Out of all of the concoctions and cocktails of drugs that people choose to mix, Xanax and Alcohol are probably one of the worst ones. Looking back at a majority of the celebrity overdose deaths we have seen over the last decade, many of them were attributed to this lethal combination, most likely with a dash of painkillers.
In more recent years, with the widespread awareness of the opioid epidemic and need for inpatient treatment, it seems as though more people are turning to Xanax and alcohol as a “safer” alternative to reach that state they are looking for but is it really safer?
The Terrible Twosome
Not everyone who drinks is an alcoholic, and not everyone who takes Xanax abuses it, those people make no sense to me but they are real. For those of us who do not qualify under that category, the reason WE combine Xanax and alcohol is for complete oblivion. However, apart from these two drugs being the most deadly to withdrawal from, there are also more pressing dangers to worry about the night of.
Danger Number 1 – Alcohol is a sedative
Believe it or not, alcohol is a depressant – it slows down the internal systems. This is why the slurred speech, the lack of coordination, and blackouts occur. Apart from those side effects, alcohol also:
- Slows heart rate
- Strains the liver
- Slows production of insulin
- Increases Blood Pressure (through widening veins as a means to release body heat)
- Weakens the immune system
- Effects hormones (skipped periods and ED!)
For many hard drinkers and alcoholics, those health problems seem like something that could “never happen to them”. When many of us think about people who develop cirrhosis or esophageal cancer, we think of people who have been drinking daily for forty years.
So what about those effects that are more short term? The obvious ones are the blackouts and the horrible hang-ups we get ourselves into when we are drunk. Drunk driving, public intoxication, fights with friends and loved ones, losing our keys and sleeping with strangers are only a short list of some of the chaos we get ourselves into when drinking. Now imagine that your drunk is multiplied by ten via adding Xanax into the mix.
Danger Number 2 – Xanax is ALSO a sedative
Aside from the fact that booze is a sedative, Xanax is as well. People who primarily abuse this benzo are well aware of the blackouts, the brownouts, and the stupid activities done under the guise of “chilling out”. However, if you read any warning label or article on Xanax, most of them specifically state that combining the drug with alcohol is one of the biggest no-no’s.
A little joke among people who have abused Xanax is that it makes you steal the most random and unneeded things. Aside from that, it also:
- Damages the liver
- Decreases blood pressure (causing dizziness and faintness)

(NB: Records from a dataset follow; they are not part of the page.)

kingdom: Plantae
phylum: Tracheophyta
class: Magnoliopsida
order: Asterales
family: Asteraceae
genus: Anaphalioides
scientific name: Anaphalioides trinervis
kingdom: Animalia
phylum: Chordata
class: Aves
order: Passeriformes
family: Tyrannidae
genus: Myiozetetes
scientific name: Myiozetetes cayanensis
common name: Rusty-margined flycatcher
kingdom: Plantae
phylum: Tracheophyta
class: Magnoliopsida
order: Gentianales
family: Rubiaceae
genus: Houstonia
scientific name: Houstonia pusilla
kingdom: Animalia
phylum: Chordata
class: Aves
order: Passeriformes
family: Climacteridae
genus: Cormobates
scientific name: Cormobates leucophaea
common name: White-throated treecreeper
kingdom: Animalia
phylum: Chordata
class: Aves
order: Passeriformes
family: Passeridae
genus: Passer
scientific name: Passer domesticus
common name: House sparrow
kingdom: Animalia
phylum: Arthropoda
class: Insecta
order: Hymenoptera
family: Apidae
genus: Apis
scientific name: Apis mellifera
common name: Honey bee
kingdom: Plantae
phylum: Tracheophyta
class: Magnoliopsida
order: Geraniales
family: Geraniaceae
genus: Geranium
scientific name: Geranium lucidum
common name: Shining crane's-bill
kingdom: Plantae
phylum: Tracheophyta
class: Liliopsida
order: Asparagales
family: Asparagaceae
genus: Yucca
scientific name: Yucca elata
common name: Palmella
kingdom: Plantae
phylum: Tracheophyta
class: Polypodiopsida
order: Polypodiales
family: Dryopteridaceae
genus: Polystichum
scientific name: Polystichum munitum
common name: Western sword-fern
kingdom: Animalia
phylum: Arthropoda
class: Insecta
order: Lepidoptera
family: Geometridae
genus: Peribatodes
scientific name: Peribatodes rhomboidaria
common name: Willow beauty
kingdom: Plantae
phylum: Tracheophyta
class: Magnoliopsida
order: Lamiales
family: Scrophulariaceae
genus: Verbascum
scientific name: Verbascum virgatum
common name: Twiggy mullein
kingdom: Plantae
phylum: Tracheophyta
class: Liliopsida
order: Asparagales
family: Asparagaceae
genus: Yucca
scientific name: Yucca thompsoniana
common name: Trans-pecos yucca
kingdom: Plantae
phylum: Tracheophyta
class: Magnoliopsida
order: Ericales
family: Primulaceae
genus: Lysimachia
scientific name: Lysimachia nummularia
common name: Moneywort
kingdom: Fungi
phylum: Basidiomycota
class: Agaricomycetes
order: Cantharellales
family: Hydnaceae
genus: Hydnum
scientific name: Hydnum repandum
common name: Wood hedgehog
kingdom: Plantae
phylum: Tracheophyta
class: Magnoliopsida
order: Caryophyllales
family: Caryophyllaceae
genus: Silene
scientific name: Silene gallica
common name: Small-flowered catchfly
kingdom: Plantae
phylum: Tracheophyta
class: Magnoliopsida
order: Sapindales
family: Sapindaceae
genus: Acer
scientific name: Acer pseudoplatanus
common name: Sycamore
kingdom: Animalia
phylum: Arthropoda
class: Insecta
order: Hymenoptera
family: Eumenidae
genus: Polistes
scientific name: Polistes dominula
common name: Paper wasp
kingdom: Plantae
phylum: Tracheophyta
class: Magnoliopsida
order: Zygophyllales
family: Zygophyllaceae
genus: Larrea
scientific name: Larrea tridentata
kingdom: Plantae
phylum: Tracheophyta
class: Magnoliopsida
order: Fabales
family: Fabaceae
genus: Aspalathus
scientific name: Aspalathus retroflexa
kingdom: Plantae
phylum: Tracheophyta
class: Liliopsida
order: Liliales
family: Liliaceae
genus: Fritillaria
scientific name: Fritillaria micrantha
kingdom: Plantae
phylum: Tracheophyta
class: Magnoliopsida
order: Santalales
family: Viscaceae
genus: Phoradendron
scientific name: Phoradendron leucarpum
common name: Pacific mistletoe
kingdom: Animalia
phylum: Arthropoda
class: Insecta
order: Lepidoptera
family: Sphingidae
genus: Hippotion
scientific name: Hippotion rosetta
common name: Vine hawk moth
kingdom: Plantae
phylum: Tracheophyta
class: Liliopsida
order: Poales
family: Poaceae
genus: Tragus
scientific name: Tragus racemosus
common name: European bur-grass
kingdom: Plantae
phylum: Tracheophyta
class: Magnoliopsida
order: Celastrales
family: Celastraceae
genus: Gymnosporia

- Impairs memory and judgment
- Decreases heart rate
- Slows brain functioning
- Results in blackouts
The alarming part is that Xanax is the single most prescribed pharmaceutical drug on the market.
Combining the Two
The ‘clever” addict-alcoholic in me reads those bullet-pointed lists and thinks, “Well, if one increases blood pressure and the other decreases it, mixing Xanax and alcohol should create a happy medium, right?”
Not exactly. Since both of these drugs are sedative in their effects, they actually create a compounding effect and can dramatically increase the side effects of each other. For people who are experimenting for the first time, the end result will probably be that they get a whole lot more messed up than they planned to.
For those who combine Xanax and alcohol often, they know darn well what they are getting themselves into, and they are most likely aware that they are going to wake up tomorrow with a lot of regrets.
When the user drinks on top of the benzo or vice versa, a blackout is sure to follow. The stories people tell in the rooms of their experiences with drinking on Xanax range from absolutely hilarious antics to completely destructive accidents that ruined their lives. Combining these drugs leads to no happy medium, at least not for long.
But My Doctor Gave me Xanax!
If there is one lesson that we can all take from the opioid epidemic, it is that just because a doctor prescribed you a pill, does not mean you should take four instead of one. It does not mean you should sell them to your friends, steal them from your family members, or pawn your PlayStation to get more.
A prescribed pill can be just as dangerous and just as addictive as anything bought off of the street. Sure, it might be a little bit purer, but when taken in ways other than directed, Xanax can turn the user into a Jekyll and Hyde like monster. Except, rather than a quirky doctor in 18th century England, they seem like someone who is drunk, high, and tripping all at the same time.
When the doctor wrote a prescription for Xanax, they did not intend for you to also get drunk, go out to the bar, and try to fight every bartender, bouncer, and patron in the place. They also did not intend for you to go into the 711 and steal windshield washing fluid, a whole box of donuts, sunhat, and three bottles of Gatorade. Yet, that is what we do.
Combining Xanax and alcohol may seem like a cheap and easy way to have a fun night out – but when the party turns from every once in a while into every weekend, to every day, it has most definitely become a problem.